Comparing the model output

The final step is to check that the output from Tensorflow matches that of Pytorch. Let's download an image of a cat and feed it into both models. We will see the max difference in the logits values is very small indicating that the models should be equivalent.

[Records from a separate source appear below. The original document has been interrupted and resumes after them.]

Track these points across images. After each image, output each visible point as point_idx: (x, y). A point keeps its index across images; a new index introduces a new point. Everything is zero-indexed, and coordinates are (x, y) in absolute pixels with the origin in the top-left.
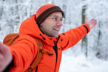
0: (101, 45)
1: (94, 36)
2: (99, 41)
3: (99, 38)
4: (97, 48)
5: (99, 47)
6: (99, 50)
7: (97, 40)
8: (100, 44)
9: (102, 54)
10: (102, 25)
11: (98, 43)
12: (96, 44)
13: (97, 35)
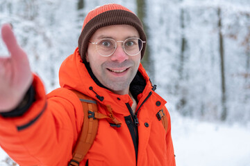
0: (187, 77)
1: (168, 50)
2: (182, 64)
3: (182, 58)
4: (177, 87)
5: (183, 84)
6: (185, 91)
7: (178, 63)
8: (184, 75)
9: (191, 102)
10: (189, 19)
11: (180, 70)
12: (175, 74)
13: (176, 49)
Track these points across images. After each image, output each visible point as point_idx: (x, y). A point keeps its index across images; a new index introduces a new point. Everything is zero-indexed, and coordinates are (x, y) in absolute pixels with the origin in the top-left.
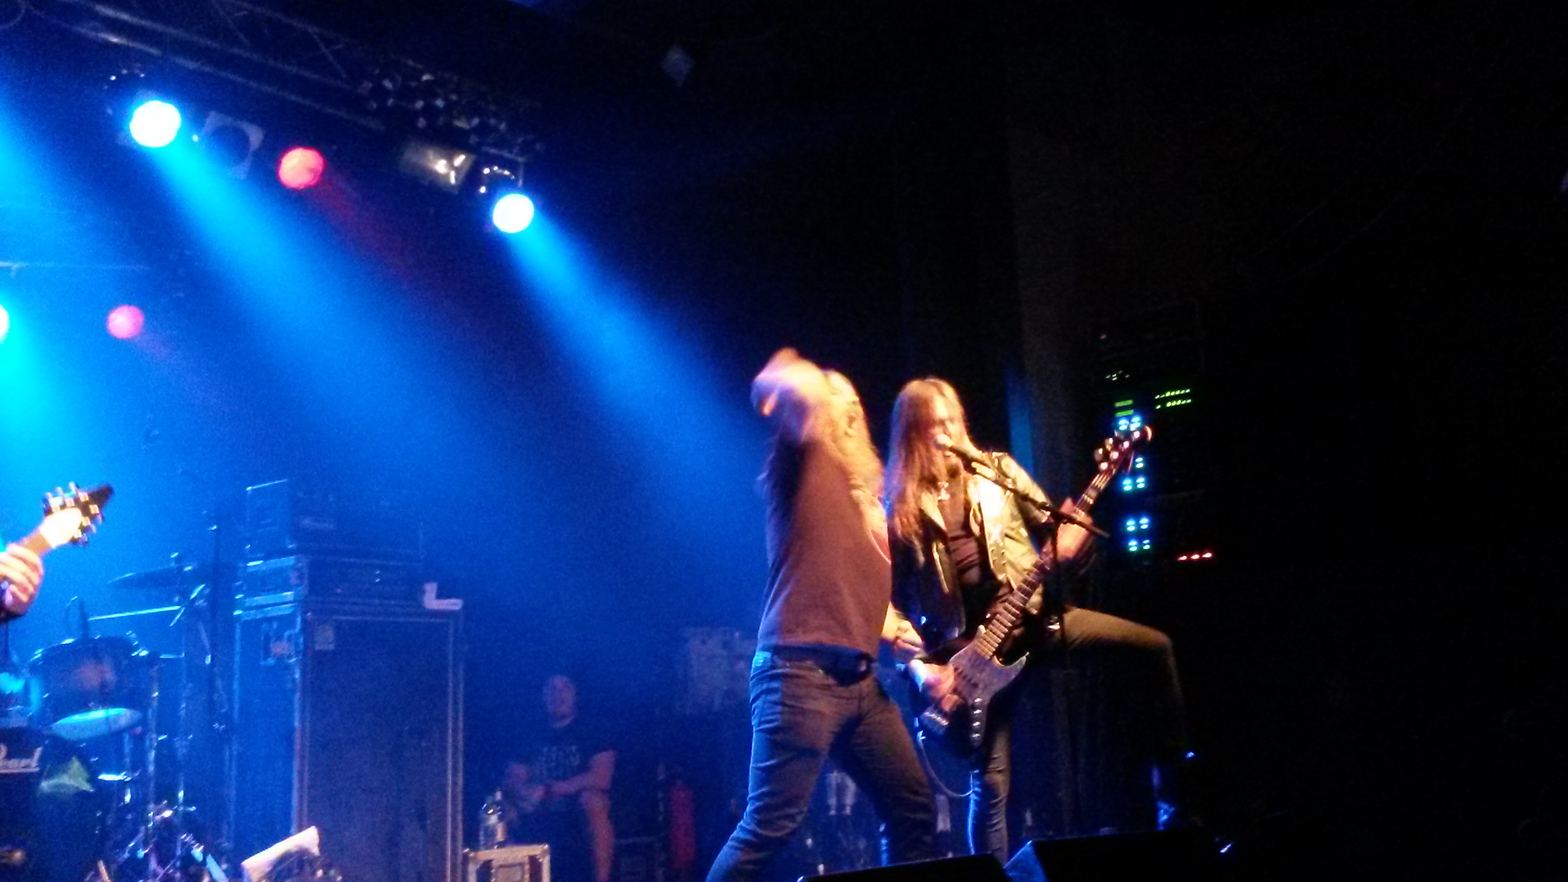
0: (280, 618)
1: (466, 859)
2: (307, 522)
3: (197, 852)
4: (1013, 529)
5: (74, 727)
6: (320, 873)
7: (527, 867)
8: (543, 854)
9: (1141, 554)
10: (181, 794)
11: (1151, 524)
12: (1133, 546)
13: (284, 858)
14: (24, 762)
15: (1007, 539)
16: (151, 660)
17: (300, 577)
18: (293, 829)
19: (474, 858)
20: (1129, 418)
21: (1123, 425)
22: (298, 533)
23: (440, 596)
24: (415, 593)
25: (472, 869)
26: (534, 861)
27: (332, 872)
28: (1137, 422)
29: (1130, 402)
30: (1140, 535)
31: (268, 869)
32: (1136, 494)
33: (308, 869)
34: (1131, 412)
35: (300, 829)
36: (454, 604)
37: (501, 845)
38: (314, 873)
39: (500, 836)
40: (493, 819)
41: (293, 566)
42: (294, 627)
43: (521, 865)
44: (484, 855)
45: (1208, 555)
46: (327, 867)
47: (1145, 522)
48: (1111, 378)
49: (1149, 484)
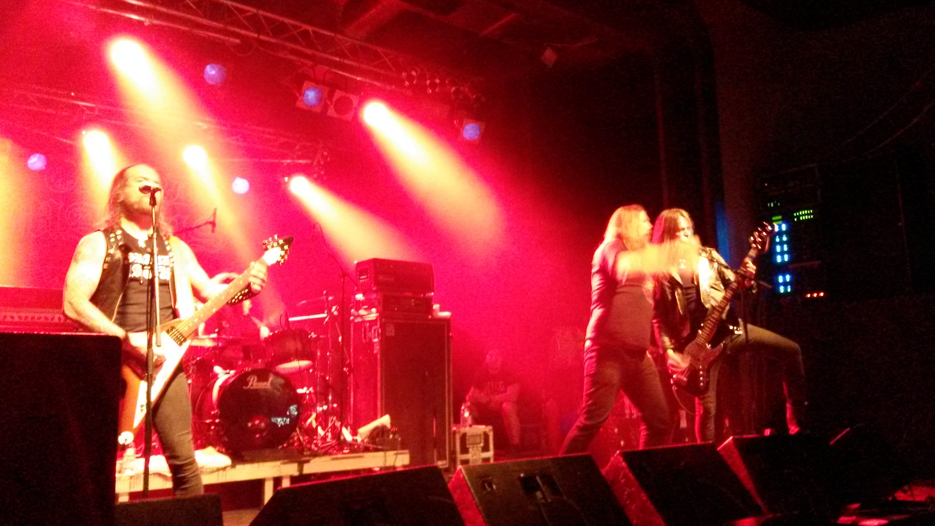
0: (370, 322)
1: (455, 433)
2: (381, 278)
3: (338, 424)
4: (716, 285)
5: (284, 369)
6: (391, 436)
7: (482, 437)
8: (490, 431)
9: (786, 293)
10: (330, 398)
11: (791, 279)
12: (782, 289)
13: (376, 429)
14: (265, 383)
15: (713, 290)
16: (317, 338)
17: (379, 303)
18: (379, 415)
19: (459, 432)
20: (780, 225)
21: (776, 229)
22: (377, 283)
23: (441, 310)
24: (430, 309)
25: (458, 437)
26: (486, 435)
27: (397, 436)
28: (784, 227)
29: (780, 217)
30: (785, 284)
31: (368, 434)
32: (783, 263)
33: (386, 434)
35: (382, 416)
36: (448, 314)
37: (471, 426)
38: (388, 436)
39: (470, 422)
40: (467, 414)
41: (375, 298)
42: (377, 325)
43: (480, 436)
44: (463, 430)
45: (822, 294)
46: (394, 433)
47: (788, 278)
48: (770, 205)
49: (790, 259)
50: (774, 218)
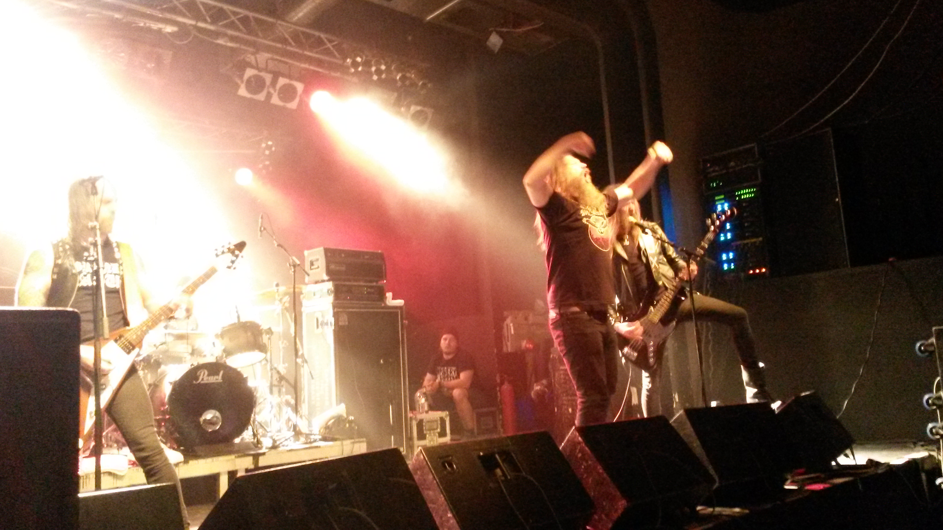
1: (411, 419)
6: (347, 425)
7: (439, 422)
8: (446, 416)
9: (729, 270)
10: (284, 390)
11: (734, 256)
12: (726, 267)
13: (332, 418)
14: (216, 377)
17: (331, 292)
18: (334, 405)
19: (415, 418)
20: (722, 204)
21: (719, 208)
22: (329, 272)
23: (393, 299)
24: (382, 297)
25: (414, 423)
26: (443, 420)
27: (353, 425)
28: (726, 206)
29: (722, 197)
30: (729, 261)
31: (324, 424)
32: (726, 241)
33: (342, 423)
34: (723, 201)
35: (337, 405)
36: (400, 302)
37: (427, 412)
38: (345, 425)
39: (426, 408)
40: (422, 401)
41: (326, 288)
43: (436, 421)
44: (419, 416)
45: (764, 270)
46: (350, 422)
47: (731, 255)
48: (713, 185)
49: (733, 236)
50: (717, 198)
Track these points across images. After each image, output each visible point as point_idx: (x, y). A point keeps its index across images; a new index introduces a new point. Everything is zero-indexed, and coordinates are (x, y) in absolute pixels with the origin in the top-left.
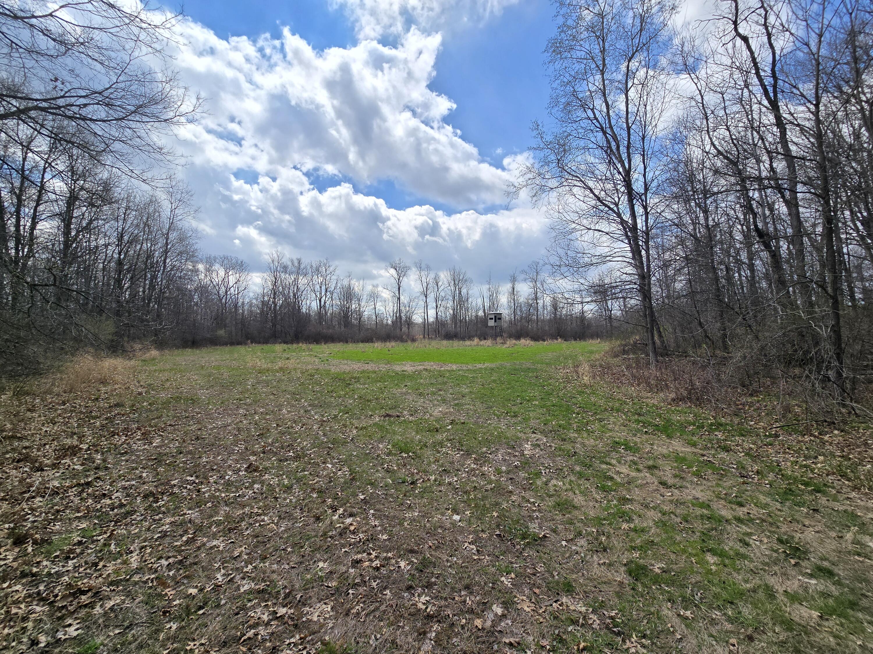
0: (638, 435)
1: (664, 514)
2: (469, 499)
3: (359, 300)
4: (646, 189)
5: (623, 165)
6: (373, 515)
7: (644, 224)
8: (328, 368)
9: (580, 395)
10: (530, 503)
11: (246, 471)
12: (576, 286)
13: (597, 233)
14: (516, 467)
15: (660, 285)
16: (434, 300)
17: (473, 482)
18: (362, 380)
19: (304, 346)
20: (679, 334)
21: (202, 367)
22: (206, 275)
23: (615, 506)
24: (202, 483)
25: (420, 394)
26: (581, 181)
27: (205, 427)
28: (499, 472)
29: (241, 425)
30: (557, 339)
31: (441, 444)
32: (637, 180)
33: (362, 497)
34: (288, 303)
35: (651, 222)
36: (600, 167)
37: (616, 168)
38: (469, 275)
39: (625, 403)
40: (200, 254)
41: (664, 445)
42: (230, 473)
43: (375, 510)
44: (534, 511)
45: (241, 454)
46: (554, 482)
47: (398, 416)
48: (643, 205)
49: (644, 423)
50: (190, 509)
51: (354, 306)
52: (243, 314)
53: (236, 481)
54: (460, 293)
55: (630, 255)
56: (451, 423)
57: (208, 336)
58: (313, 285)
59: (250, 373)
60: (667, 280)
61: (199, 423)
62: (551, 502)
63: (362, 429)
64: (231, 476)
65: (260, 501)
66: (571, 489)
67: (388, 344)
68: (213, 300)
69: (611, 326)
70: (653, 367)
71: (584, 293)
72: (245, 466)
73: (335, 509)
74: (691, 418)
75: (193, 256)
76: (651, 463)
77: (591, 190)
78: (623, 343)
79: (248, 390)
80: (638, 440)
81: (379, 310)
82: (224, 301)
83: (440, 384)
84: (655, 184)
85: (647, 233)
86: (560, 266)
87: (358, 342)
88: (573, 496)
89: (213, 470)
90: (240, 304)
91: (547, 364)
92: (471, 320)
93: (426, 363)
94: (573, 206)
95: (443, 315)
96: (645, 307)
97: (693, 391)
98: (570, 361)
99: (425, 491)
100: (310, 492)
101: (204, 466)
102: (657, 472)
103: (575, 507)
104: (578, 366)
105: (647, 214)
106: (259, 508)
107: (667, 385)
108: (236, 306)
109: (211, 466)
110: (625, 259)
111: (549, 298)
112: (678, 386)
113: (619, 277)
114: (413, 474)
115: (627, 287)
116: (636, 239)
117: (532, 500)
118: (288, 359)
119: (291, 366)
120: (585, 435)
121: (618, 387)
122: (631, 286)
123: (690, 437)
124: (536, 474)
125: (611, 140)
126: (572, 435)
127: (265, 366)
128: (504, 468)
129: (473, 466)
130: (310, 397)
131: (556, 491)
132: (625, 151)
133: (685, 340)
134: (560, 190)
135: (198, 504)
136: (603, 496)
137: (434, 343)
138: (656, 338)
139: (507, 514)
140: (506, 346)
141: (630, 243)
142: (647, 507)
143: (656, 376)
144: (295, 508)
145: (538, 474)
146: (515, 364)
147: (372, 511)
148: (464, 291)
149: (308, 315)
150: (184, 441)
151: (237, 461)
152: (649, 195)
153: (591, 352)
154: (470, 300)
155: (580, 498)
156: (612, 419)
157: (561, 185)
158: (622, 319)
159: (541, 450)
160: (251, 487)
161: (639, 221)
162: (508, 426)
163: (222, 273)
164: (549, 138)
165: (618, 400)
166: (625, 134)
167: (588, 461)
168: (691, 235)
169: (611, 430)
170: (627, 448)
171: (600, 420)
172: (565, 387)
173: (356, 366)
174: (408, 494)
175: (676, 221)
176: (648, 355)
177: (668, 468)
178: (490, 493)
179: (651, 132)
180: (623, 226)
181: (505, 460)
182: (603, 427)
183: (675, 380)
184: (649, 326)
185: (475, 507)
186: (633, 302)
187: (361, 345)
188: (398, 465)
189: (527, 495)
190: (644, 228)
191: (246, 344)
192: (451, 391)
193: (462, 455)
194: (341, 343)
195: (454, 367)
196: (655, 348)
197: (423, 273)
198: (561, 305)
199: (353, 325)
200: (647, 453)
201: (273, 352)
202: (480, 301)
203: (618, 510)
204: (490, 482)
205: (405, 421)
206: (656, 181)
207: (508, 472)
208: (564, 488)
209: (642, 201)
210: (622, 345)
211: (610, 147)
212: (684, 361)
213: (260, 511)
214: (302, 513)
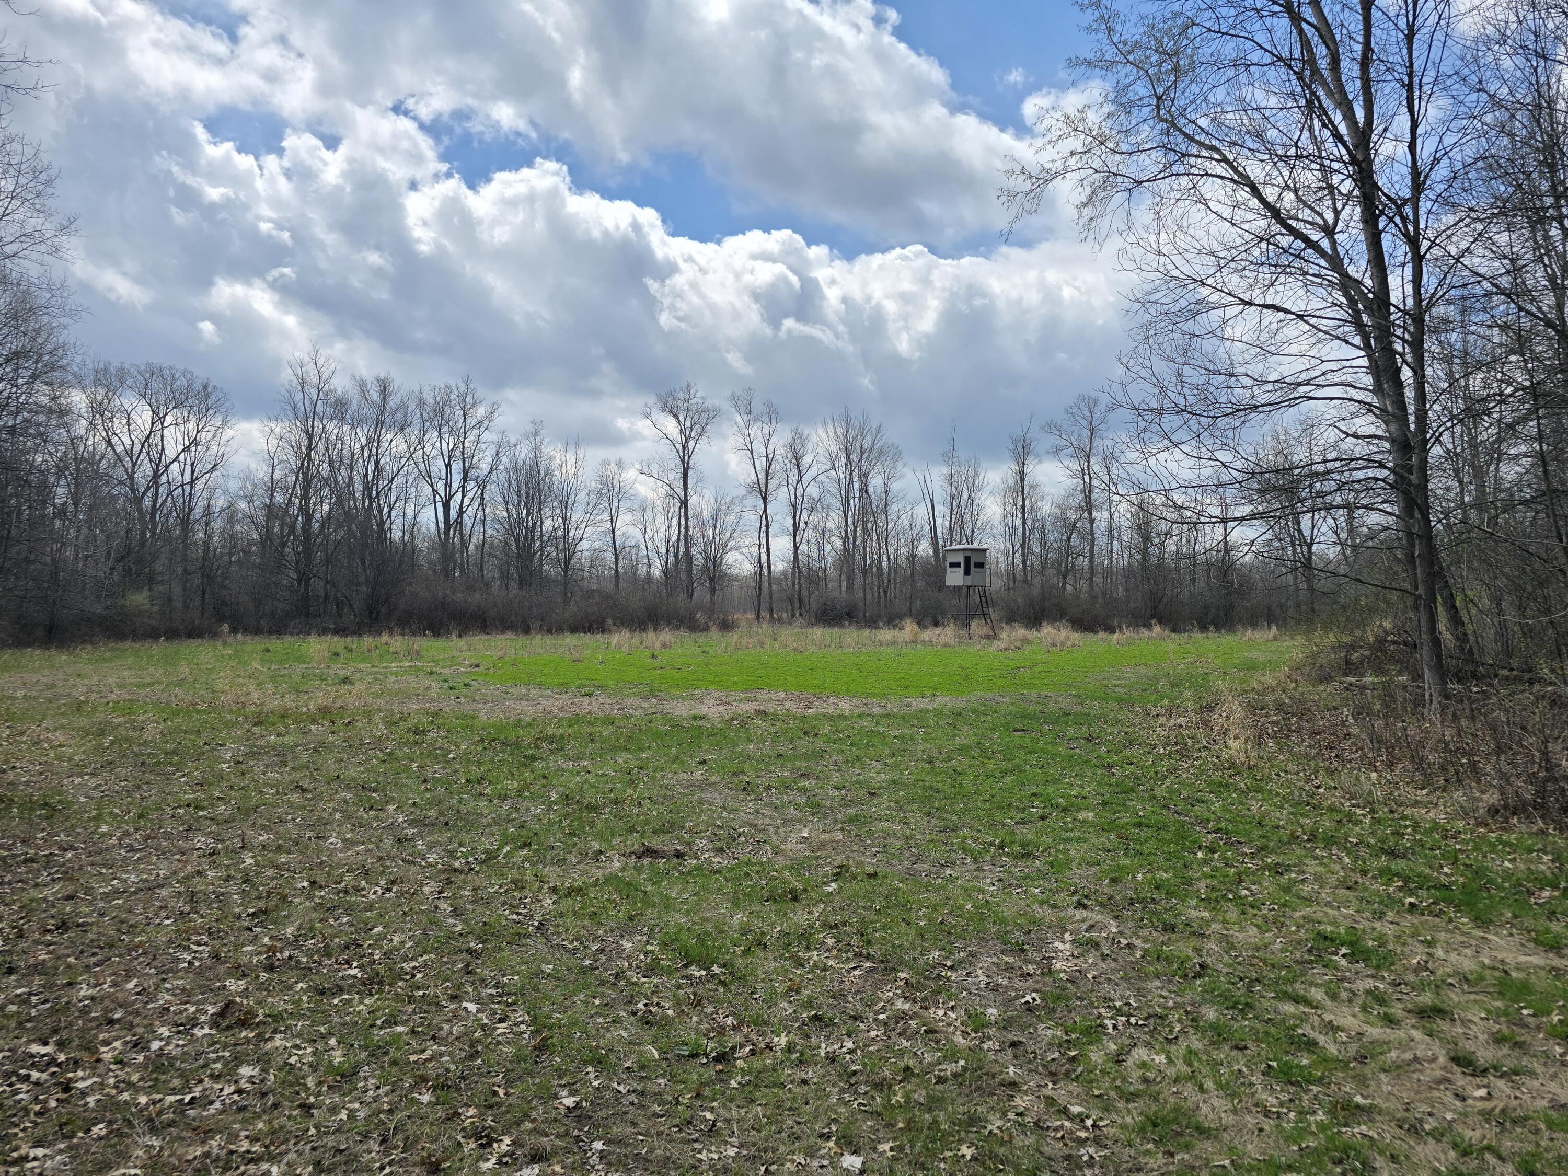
0: (1390, 915)
1: (1465, 1153)
2: (888, 1106)
3: (564, 505)
4: (1418, 186)
5: (1349, 116)
6: (602, 1156)
7: (1409, 288)
8: (468, 708)
9: (1218, 794)
10: (1071, 1118)
11: (214, 1024)
12: (1207, 472)
13: (1271, 317)
14: (1029, 1008)
15: (1457, 471)
16: (788, 509)
17: (902, 1053)
18: (572, 747)
19: (397, 642)
20: (1511, 616)
21: (79, 706)
22: (92, 425)
23: (1322, 1127)
24: (77, 1063)
25: (746, 788)
26: (1225, 160)
27: (88, 891)
28: (977, 1023)
29: (198, 885)
30: (1149, 627)
31: (806, 938)
32: (1391, 159)
33: (569, 1102)
34: (347, 514)
35: (1430, 281)
36: (1280, 119)
37: (1328, 124)
38: (890, 436)
39: (1350, 817)
40: (75, 361)
41: (1464, 945)
42: (164, 1031)
43: (608, 1142)
44: (1082, 1142)
45: (200, 972)
46: (1140, 1054)
47: (679, 855)
48: (1406, 235)
49: (1407, 880)
50: (38, 1144)
51: (548, 524)
52: (206, 544)
53: (184, 1057)
54: (864, 489)
55: (1367, 380)
56: (837, 877)
57: (99, 609)
58: (426, 458)
59: (229, 725)
60: (1475, 456)
61: (67, 877)
62: (1131, 1115)
63: (570, 892)
64: (168, 1042)
65: (258, 1116)
66: (1192, 1077)
67: (650, 636)
68: (114, 499)
69: (1311, 589)
70: (1432, 712)
71: (1230, 492)
72: (211, 1010)
73: (486, 1140)
74: (1545, 864)
75: (53, 367)
76: (1427, 999)
77: (1255, 191)
78: (1346, 639)
79: (221, 776)
80: (1389, 931)
81: (626, 536)
82: (147, 502)
83: (806, 757)
84: (1442, 171)
85: (1417, 316)
86: (1160, 413)
87: (560, 630)
88: (1198, 1097)
89: (111, 1022)
90: (198, 512)
91: (1120, 701)
92: (895, 569)
93: (763, 695)
94: (1200, 234)
95: (815, 554)
96: (1410, 534)
97: (1550, 787)
98: (1188, 693)
99: (758, 1080)
100: (412, 1088)
101: (85, 1011)
102: (1444, 1026)
103: (1202, 1132)
104: (1210, 709)
105: (1418, 259)
106: (253, 1139)
107: (1473, 766)
108: (185, 521)
109: (107, 1011)
110: (1352, 393)
111: (1124, 506)
112: (1506, 768)
113: (1335, 446)
114: (722, 1031)
115: (1359, 475)
116: (1385, 333)
117: (1076, 1109)
118: (346, 680)
119: (352, 702)
120: (1233, 914)
121: (1331, 772)
122: (1370, 473)
123: (1543, 921)
124: (1087, 1031)
125: (1315, 40)
126: (1194, 914)
127: (274, 704)
128: (992, 1012)
129: (900, 1005)
130: (413, 798)
131: (1145, 1080)
132: (1356, 71)
133: (1528, 632)
134: (1164, 185)
135: (65, 1130)
136: (1285, 1097)
137: (787, 634)
138: (1443, 625)
139: (1002, 1151)
140: (997, 644)
141: (1367, 346)
142: (1415, 1130)
143: (1442, 740)
144: (366, 1136)
145: (1095, 1032)
146: (1024, 699)
147: (598, 1145)
148: (876, 483)
149: (408, 550)
150: (21, 935)
151: (186, 995)
152: (1425, 205)
153: (1252, 667)
154: (893, 508)
155: (1216, 1102)
156: (1312, 867)
157: (1168, 172)
158: (1343, 569)
159: (1104, 957)
160: (228, 1074)
161: (1393, 280)
162: (1006, 886)
163: (143, 417)
164: (1131, 31)
165: (1331, 809)
166: (1355, 23)
167: (1239, 992)
168: (1549, 324)
169: (1308, 901)
170: (1358, 954)
171: (1278, 870)
172: (1173, 771)
173: (553, 703)
174: (707, 1092)
175: (1505, 282)
176: (1418, 677)
177: (1476, 1015)
178: (950, 1086)
179: (1434, 19)
180: (1346, 295)
181: (995, 989)
182: (1287, 889)
183: (1499, 751)
184: (1421, 591)
185: (908, 1128)
186: (1374, 518)
187: (570, 640)
188: (678, 1003)
189: (1062, 1092)
190: (1410, 302)
191: (214, 635)
192: (836, 778)
193: (871, 971)
194: (510, 635)
195: (845, 707)
196: (1439, 657)
197: (755, 430)
198: (1163, 527)
199: (546, 581)
200: (1417, 969)
201: (300, 659)
202: (922, 512)
203: (1331, 1139)
204: (953, 1056)
205: (699, 868)
206: (1445, 162)
207: (1006, 1024)
208: (1171, 1072)
209: (1404, 219)
210: (1342, 646)
211: (1310, 61)
212: (1526, 697)
213: (256, 1148)
214: (386, 1153)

import requests, shutil, PIL
image_url = "https://upload.wikimedia.org/wikipedia/commons/thumb/9/97/Kot_z_mysz%C4%85.jpg/480px-Kot_z_mysz%C4%85.jpg"
resp = requests.get(image_url, stream=True)
local_file = open('cat.jpg', 'wb')
shutil.copyfileobj(resp.raw, local_file)
img = np.expand_dims(np.array(PIL.Image.open('cat.jpg', 'r')), 0).astype(np.float32)
img_torch = torch.tensor(img.transpose((0, 3, 1, 2)))
tf_output = model.predict(img)
resnet_torch.eval()
torch_output = resnet_torch(img_torch)

max_diff = np.max(np.abs(tf_output - torch_output.detach().numpy()))
print('Max difference in fully connected layer :{}'.format(max_diff))

Save the Tensorflow model

We can save the Tensorflow model as follows

model.save('Resnet18')

Conclusion

Hopefully this post wil be useful to someone if they need to use Resnet18 or ResNet34 for Tensorflow or decide to port another Pytorch model to Tensorflow. The code above should work out of the box or refer to my github.